Stored data:
══════

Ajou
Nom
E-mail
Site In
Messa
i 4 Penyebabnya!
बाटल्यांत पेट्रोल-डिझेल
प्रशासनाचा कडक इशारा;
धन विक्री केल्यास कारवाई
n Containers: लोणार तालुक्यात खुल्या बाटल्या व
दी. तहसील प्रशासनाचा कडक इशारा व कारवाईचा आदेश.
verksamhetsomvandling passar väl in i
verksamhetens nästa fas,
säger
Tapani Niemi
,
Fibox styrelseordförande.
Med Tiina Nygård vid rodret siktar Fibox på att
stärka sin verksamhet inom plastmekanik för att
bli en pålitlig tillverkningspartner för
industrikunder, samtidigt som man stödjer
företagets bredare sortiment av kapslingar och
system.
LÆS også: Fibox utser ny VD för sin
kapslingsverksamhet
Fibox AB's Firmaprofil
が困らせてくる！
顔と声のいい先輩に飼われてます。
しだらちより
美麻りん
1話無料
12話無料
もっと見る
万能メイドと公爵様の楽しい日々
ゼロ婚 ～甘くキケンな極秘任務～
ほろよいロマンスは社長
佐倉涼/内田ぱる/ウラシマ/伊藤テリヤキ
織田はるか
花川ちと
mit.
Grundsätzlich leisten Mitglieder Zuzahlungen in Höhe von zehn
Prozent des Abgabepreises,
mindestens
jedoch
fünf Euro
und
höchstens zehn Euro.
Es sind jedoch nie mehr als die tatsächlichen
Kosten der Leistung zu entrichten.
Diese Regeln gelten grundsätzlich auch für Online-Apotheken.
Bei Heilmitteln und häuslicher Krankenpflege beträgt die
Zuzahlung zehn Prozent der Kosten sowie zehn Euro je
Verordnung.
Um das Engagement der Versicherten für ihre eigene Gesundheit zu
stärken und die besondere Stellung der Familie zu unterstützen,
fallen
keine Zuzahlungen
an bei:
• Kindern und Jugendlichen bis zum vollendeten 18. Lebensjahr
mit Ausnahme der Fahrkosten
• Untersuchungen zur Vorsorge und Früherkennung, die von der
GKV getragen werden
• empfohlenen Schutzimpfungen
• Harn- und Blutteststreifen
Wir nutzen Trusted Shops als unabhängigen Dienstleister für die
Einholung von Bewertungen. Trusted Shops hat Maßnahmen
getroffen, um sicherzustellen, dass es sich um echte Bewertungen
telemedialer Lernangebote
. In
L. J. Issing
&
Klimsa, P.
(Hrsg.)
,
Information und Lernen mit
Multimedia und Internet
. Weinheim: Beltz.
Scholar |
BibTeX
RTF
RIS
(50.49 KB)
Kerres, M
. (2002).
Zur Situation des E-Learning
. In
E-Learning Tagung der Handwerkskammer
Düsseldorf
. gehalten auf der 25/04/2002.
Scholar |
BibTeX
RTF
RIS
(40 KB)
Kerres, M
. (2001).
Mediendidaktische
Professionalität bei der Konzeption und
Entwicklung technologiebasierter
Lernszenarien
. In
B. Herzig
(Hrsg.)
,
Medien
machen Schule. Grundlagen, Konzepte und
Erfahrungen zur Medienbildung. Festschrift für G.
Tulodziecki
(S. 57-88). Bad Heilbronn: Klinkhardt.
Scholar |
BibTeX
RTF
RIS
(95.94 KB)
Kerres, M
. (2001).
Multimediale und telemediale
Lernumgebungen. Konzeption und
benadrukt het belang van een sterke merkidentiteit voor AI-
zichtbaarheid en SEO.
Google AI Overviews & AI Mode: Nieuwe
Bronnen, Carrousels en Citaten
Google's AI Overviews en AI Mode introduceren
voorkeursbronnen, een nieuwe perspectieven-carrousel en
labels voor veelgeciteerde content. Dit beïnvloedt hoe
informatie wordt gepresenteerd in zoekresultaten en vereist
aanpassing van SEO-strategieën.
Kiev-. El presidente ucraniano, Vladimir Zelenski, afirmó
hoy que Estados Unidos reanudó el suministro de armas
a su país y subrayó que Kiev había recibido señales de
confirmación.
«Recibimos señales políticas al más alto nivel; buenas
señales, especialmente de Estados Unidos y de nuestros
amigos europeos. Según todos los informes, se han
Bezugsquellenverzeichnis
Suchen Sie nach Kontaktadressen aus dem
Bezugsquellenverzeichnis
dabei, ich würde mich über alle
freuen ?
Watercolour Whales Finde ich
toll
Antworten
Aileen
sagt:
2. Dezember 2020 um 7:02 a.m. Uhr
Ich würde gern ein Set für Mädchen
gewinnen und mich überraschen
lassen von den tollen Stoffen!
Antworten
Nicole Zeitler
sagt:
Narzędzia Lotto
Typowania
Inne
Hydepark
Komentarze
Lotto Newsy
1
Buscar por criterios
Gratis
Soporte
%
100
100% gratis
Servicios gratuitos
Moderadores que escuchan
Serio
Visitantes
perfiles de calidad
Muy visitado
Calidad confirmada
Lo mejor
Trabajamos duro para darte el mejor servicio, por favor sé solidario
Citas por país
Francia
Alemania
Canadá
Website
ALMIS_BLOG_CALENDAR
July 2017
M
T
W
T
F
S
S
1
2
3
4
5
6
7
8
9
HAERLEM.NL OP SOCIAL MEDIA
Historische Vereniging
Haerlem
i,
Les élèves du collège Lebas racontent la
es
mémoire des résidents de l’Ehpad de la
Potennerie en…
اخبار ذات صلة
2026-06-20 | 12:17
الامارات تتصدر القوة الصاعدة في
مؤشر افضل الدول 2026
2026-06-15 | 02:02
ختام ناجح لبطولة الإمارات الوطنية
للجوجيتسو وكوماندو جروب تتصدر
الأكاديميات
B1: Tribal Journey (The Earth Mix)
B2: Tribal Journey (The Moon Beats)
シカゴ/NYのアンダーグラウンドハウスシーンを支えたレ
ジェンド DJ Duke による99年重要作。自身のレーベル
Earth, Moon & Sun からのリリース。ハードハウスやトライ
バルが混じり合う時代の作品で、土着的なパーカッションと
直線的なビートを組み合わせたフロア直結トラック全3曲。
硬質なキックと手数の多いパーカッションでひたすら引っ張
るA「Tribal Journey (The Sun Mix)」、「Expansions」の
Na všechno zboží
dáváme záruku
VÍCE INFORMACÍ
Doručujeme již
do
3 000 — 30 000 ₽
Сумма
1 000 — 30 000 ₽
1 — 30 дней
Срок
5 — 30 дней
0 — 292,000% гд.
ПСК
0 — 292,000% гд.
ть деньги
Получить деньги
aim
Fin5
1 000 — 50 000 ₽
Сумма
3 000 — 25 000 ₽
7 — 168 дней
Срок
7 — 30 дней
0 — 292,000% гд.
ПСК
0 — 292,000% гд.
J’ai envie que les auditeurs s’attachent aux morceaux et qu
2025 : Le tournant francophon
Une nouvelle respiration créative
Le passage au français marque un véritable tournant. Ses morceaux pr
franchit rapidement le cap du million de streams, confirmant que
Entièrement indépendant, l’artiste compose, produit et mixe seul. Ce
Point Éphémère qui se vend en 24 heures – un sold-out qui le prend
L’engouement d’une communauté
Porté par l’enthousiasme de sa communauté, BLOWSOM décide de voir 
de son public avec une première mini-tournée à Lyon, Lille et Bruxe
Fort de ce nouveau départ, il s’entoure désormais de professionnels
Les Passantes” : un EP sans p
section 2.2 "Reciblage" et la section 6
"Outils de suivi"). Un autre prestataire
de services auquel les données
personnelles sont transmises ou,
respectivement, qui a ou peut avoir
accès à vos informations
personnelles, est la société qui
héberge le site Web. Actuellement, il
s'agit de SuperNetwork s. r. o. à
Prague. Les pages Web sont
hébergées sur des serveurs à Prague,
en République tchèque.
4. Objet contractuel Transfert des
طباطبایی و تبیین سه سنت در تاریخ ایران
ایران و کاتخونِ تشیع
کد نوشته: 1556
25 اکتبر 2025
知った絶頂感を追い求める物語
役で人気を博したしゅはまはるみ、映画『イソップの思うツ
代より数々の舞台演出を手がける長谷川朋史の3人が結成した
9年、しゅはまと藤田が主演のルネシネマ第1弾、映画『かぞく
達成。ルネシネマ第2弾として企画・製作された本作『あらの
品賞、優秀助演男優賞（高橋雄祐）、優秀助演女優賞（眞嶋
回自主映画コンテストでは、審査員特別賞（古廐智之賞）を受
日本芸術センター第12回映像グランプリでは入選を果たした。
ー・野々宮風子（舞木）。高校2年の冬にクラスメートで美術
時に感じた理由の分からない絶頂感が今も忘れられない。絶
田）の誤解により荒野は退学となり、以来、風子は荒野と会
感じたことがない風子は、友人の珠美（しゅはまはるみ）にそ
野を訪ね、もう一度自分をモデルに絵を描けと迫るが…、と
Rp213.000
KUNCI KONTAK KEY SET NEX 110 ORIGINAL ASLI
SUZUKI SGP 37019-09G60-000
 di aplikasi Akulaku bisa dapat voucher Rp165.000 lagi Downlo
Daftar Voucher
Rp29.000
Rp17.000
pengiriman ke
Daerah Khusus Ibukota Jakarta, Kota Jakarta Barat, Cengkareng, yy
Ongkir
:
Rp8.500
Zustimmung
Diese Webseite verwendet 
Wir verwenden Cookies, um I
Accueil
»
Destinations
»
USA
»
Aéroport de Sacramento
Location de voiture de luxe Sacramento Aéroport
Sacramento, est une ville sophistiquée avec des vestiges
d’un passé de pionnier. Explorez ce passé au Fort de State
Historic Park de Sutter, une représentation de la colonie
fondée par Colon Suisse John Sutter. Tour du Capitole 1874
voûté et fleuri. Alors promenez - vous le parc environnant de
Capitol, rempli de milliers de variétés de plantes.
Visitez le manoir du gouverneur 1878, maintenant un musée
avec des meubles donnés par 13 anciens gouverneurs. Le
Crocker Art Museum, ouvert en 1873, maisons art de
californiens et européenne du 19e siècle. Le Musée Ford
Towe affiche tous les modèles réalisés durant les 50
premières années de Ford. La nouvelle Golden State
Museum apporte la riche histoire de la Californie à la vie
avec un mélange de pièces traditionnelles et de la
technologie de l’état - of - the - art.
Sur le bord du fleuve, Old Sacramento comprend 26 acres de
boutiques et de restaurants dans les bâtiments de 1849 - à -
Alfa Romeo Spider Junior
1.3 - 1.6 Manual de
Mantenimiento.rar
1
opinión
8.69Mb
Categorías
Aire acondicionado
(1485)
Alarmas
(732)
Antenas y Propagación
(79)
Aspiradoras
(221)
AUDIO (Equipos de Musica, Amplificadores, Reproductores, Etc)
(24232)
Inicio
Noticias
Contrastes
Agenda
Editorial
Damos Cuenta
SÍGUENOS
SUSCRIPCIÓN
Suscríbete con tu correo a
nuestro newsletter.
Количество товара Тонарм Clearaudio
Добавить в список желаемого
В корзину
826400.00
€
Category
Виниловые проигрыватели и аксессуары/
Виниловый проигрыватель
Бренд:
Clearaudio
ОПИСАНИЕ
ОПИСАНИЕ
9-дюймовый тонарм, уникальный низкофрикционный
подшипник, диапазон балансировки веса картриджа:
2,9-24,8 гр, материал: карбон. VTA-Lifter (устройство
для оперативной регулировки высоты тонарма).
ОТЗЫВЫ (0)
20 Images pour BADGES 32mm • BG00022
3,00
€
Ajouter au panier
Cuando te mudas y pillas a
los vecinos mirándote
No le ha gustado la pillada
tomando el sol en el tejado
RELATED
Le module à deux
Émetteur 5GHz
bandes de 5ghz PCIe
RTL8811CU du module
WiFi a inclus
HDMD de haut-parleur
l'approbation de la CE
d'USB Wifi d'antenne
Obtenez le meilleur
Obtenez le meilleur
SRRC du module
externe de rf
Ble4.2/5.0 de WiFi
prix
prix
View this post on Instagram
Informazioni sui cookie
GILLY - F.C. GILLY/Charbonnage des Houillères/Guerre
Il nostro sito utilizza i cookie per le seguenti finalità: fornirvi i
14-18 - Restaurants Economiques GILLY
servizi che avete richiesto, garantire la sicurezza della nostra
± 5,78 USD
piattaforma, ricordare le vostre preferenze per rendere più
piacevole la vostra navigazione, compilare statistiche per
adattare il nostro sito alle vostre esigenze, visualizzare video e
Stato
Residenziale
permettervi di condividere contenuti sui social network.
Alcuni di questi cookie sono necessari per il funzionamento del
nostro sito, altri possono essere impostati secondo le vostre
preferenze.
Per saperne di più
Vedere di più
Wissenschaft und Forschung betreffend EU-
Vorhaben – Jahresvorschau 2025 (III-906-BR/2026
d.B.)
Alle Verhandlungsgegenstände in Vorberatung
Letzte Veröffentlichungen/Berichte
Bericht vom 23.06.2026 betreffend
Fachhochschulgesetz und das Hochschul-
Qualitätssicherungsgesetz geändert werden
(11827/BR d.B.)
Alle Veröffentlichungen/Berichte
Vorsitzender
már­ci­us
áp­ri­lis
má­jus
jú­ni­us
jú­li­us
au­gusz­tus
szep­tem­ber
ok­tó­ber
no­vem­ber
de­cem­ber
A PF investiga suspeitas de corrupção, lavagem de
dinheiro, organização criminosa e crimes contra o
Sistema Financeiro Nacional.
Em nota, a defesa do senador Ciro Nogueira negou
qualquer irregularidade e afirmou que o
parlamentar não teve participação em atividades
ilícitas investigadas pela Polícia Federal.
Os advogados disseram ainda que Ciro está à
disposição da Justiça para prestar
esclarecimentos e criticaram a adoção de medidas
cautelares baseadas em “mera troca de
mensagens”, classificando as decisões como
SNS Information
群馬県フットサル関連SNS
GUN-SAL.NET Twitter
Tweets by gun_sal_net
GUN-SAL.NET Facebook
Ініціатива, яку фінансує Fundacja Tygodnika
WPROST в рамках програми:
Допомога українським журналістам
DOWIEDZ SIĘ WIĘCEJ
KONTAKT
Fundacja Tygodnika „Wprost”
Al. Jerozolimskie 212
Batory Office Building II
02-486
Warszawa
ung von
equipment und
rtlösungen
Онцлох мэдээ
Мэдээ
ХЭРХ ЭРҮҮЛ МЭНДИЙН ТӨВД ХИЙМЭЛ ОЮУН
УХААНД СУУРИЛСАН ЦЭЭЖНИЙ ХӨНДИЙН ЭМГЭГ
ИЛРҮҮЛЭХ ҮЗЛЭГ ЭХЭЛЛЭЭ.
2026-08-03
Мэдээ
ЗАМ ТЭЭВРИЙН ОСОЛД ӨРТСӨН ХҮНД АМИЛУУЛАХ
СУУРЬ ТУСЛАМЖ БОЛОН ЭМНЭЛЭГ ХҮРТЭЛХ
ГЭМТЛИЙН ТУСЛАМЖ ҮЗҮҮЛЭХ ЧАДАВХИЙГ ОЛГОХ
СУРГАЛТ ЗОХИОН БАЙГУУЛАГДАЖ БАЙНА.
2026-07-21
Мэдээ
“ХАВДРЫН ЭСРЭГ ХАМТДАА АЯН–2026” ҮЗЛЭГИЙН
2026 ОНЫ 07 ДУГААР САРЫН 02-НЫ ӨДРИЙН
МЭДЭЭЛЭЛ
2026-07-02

══════

### What you should do
Go through the data and gather every line that holds "Ford".

### Solution to this exercise
californiens et européenne du 19e siècle. Le Musée Ford
premières années de Ford. La nouvelle Golden State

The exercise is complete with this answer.